Mudrocks (shales, mudstones) at the Scale of Grains and Pores: Current Understanding
Dr. Kitty Milliken, Bureau of Economic Geology
The fine-grained sediments and rocks that constitute most of the sedimentary record have received tremendous research attention in the past decade. This talk reviews some of the technologies that have supported these advances and summarizes current knowledge of the diagenetic processes that drive the evolution of bulk rock properties of mud in the subsurface. Electron microbeam instrumentation has been central to improving our understanding of fine-grained materials. In particular, improvements in resolution offered by field-emission electron guns and advances in sample preparation by various ion-milling techniques have allowed researchers to see tiny grains and pores in unprecedented detail. Grain assemblages in mudrocks vary across a very broad compositional range and the beginning compositions in muds have significant implications for the evolution of properties relevant to reservoir quality in mudrocks. It is now clear that the principal diagenetic processes of sandstones and limestones, compaction and cementation, also operate in mudrocks. Research efforts to quantify the roles of compaction and cementation are central in the quest to refine a predictive understanding of the evolution of mudrock properties in the subsurface.
Biography
Kitty L. Milliken received a B.A. in geology (1975) from Vanderbilt University and M.A. (1977) and Ph.D. (1985) degrees from the University of Texas at Austin. Currently she is a Senior Research Scientist at the Bureau of Economic Geology in Jackson School of Geosciences.
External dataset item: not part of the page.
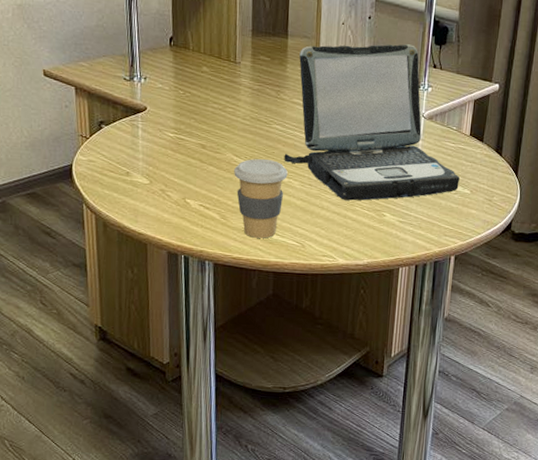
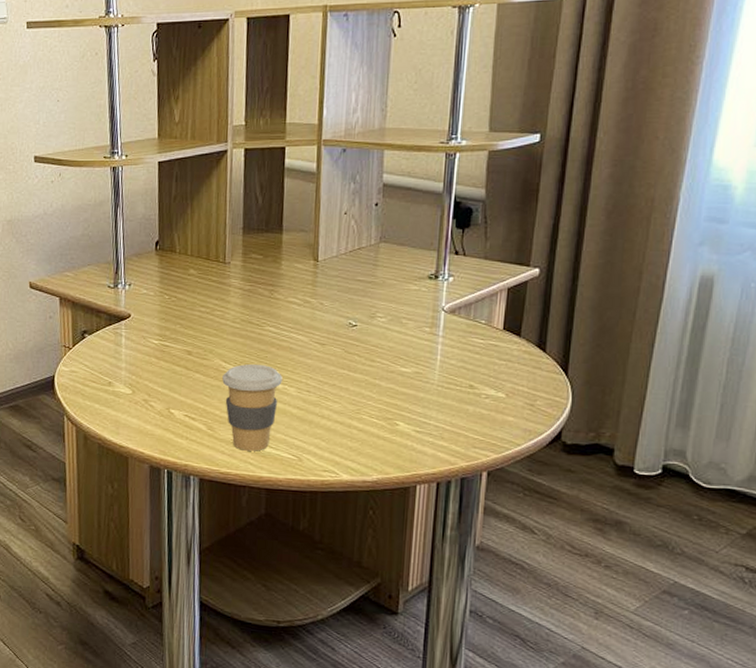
laptop: present [284,44,460,201] -> none [278,230,491,408]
Her research focuses on the diagenesis of siliciclastic sediments and the evolution of rock properties in the subsurface. She has authored and co-authored around 90 peer-reviewed papers, over 100 abstracts, and also digital resources for teaching sandstone and carbonate petrography. She served as Associate Editor of the Journal of Sedimentary Research (1993-2000) and as Co-Editor (2004-2008). In 2006 she toured as a J. Ben Carsey Distinguished Lecturer for the AAPG; she was elected a Fellow of the Geological Society of America (2008). Her current work is focused on the application of electron microbeam imaging and analysis to interpret chemical and mechanical histories of mudrocks (oil and gas shales).